- Job -
Please set down each line of the material exactly.

—————

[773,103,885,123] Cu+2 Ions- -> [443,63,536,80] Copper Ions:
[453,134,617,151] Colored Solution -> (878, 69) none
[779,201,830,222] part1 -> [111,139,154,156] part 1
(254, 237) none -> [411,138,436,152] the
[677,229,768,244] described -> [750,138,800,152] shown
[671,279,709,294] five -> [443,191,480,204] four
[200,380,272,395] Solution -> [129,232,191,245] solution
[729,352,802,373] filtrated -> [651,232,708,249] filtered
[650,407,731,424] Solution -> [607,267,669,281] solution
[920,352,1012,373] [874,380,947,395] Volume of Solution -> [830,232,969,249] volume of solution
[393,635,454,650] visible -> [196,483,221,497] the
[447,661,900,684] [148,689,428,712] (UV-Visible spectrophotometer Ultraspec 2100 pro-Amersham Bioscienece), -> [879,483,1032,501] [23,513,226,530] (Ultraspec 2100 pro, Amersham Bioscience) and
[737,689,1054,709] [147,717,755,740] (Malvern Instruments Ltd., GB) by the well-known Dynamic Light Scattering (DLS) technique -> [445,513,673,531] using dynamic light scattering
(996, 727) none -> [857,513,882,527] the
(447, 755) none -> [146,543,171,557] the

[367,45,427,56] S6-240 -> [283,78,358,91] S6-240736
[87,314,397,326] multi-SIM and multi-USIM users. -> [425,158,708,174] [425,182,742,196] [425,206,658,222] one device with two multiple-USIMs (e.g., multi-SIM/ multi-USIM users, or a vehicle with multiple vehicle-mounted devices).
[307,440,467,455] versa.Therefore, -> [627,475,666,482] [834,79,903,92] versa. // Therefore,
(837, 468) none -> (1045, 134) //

—————

- Completed exercise -
[773,103,885,123] Cu+2 Ions- -> [443,63,536,80] Copper Ions:
[453,134,617,151] Colored Solution -> (878, 69) none
[779,201,830,222] part1 -> [111,139,154,156] part 1
(254, 237) none -> [411,138,436,152] the
[677,229,768,244] described -> [750,138,800,152] shown
[671,279,709,294] five -> [443,191,480,204] four
[200,380,272,395] Solution -> [129,232,191,245] solution
[729,352,802,373] filtrated -> [651,232,708,249] filtered
[650,407,731,424] Solution -> [607,267,669,281] solution
[920,352,1012,373] [874,380,947,395] Volume of Solution -> [830,232,969,249] volume of solution
[393,635,454,650] visible -> [196,483,221,497] the
[447,661,900,684] [148,689,428,712] (UV-Visible spectrophotometer Ultraspec 2100 pro-Amersham Bioscienece), -> [879,483,1032,501] [23,513,226,530] (Ultraspec 2100 pro, Amersham Bioscience) and
[737,689,1054,709] [147,717,755,740] (Malvern Instruments Ltd., GB) by the well-known Dynamic Light Scattering (DLS) technique -> [445,513,673,531] using dynamic light scattering
(996, 727) none -> [857,513,882,527] the
(447, 755) none -> [146,543,171,557] the

[367,45,427,56] S6-240 -> [283,78,358,91] S6-240736
[87,314,397,326] multi-SIM and multi-USIM users. -> [425,158,708,174] [425,182,742,196] [425,206,658,222] one device with two multiple-USIMs (e.g., multi-SIM/ multi-USIM users, or a vehicle with multiple vehicle-mounted devices).
[307,440,467,455] versa.Therefore, -> [627,475,666,482] [834,79,903,92] versa. // Therefore,
(837, 468) none -> (1045, 134) //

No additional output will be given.